一个可以debug的小demo:SD_DDIM

以文生图为例,剖析SD中DDIM的核心组成模块。 本质上SD的DDIM遵循论文DENOISING DIFFUSION IMPLICIT MODELS的核心公式。

3--核心模块剖析

见SD_DDIM

4--完整代码

python 复制代码
import torch
import pytorch_lightning as pl

import numpy as np
from tqdm import tqdm
from functools import partial

# From https://github.com/CompVis/latent-diffusion/blob/main/ldm/modules/diffusionmodules/util.py
def make_ddim_sampling_parameters(alphacums, ddim_timesteps, eta, verbose = True):
    # select alphas for computing the variance schedule
    alphas = alphacums[ddim_timesteps] # 由于alphacums来自DDPM,所以本质上还是调用了DDPM的alphas_cumprod,即[0.9983, 0.9804, ..., 0.0058]
    alphas_prev = np.asarray([alphacums[0]] + alphacums[ddim_timesteps[:-1]].tolist()) # 构成alphas_prev的方法是保留前49个alphas,同时在最前面添加DDPM的alphas_cumprod[0], 即[0.9991]

    # according the the formula provided in https://arxiv.org/abs/2010.02502 论文中的公式16
    sigmas = eta * np.sqrt((1 - alphas_prev) / (1 - alphas) * (1 - alphas / alphas_prev))
    if verbose:
        print(f'Selected alphas for ddim sampler: a_t: {alphas}; a_(t-1): {alphas_prev}')
        print(f'For the chosen value of eta, which is {eta}, '
              f'this results in the following sigma_t schedule for ddim sampler {sigmas}')
    return sigmas, alphas, alphas_prev

# From https://github.com/CompVis/latent-diffusion/blob/main/ldm/modules/diffusionmodules/util.py
# 获取 ddim 的timesteps
def make_ddim_timesteps(ddim_discr_method, num_ddim_timesteps, num_ddpm_timesteps, verbose = True):
    if ddim_discr_method == 'uniform':
        c = num_ddpm_timesteps // num_ddim_timesteps # 1000 // 50 = 20
        ddim_timesteps = np.asarray(list(range(0, num_ddpm_timesteps, c))) # 间隔c取样
    elif ddim_discr_method == 'quad':
        ddim_timesteps = ((np.linspace(0, np.sqrt(num_ddpm_timesteps * .8), num_ddim_timesteps)) ** 2).astype(int)
    else:
        raise NotImplementedError(f'There is no ddim discretization method called "{ddim_discr_method}"')

    # assert ddim_timesteps.shape[0] == num_ddim_timesteps
    # add one to get the final alpha values right (the ones from first scale to data during sampling)
    steps_out = ddim_timesteps + 1 # 每个数值加1
    if verbose:
        print(f'Selected timesteps for ddim sampler: {steps_out}')
    return steps_out # [1, 21, 41, ..., 981]

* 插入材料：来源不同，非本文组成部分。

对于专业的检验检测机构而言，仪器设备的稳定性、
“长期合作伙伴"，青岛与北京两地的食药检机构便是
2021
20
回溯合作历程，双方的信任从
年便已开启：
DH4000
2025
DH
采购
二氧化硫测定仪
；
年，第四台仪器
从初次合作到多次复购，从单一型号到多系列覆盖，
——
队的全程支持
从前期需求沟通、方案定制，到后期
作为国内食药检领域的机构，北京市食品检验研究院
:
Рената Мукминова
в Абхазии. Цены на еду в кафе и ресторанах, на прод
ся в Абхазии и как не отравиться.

# From https://github.com/CompVis/latent-diffusion/blob/main/ldm/modules/diffusionmodules/util.py
def noise_like(shape, device, repeat = False):
    repeat_noise = lambda: torch.randn((1, *shape[1:]), device=device).repeat(shape[0], *((1,) * (len(shape) - 1)))
    noise = lambda: torch.randn(shape, device=device)
    return repeat_noise() if repeat else noise()

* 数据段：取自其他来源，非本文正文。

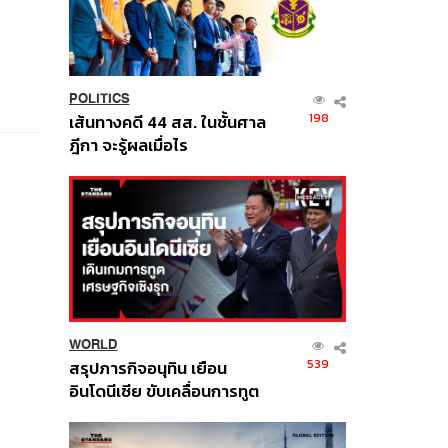
POLITICS
198
เส้นทางคดี 44 สส. ในชั้นศาล
ฎีกา จะรู้ผลเมื่อไร
WORLD
539
สรุปภารกิจอนุทิน เยือน
อินโดนีเซีย ขับเคลื่อนการทูต
เศรษฐกิจเชิงรุก ประกาศหุ้น
ส่วนยุทธศาสตร์ไทย –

# From https://github.com/CompVis/latent-diffusion/blob/main/ldm/modules/diffusionmodules/util.py
def make_beta_schedule(schedule, n_timestep, linear_start = 1e-4, linear_end = 2e-2, cosine_s = 8e-3):
    if schedule == "linear":
        betas = (
                torch.linspace(linear_start ** 0.5, linear_end ** 0.5, n_timestep, dtype = torch.float64) ** 2
        )

    elif schedule == "cosine":
        timesteps = (
                torch.arange(n_timestep + 1, dtype=torch.float64) / n_timestep + cosine_s
        )
        alphas = timesteps / (1 + cosine_s) * np.pi / 2
        alphas = torch.cos(alphas).pow(2)
        alphas = alphas / alphas[0]
        betas = 1 - alphas[1:] / alphas[:-1]
        betas = np.clip(betas, a_min=0, a_max=0.999)

    elif schedule == "sqrt_linear":
        betas = torch.linspace(linear_start, linear_end, n_timestep, dtype = torch.float64)
    elif schedule == "sqrt":
        betas = torch.linspace(linear_start, linear_end, n_timestep, dtype = torch.float64) ** 0.5
    else:
        raise ValueError(f"schedule '{schedule}' unknown.")
    return betas.numpy()

# origin from https://github.com/CompVis/latent-diffusion/blob/main/ldm/models/diffusion/ddpm.py, modified by ljf
class DDPM(pl.LightningModule):
    def __init__(self, given_betas = None, beta_schedule = "linear", timesteps = 1000, linear_start = 0.00085, linear_end = 0.012, cosine_s = 8e-3):
        super().__init__()
        self.v_posterior = 0.0
        self.parameterization = "eps"
        self.register_schedule(given_betas = given_betas, beta_schedule = beta_schedule, timesteps = timesteps,
                        linear_start = linear_start, linear_end = linear_end, cosine_s = cosine_s)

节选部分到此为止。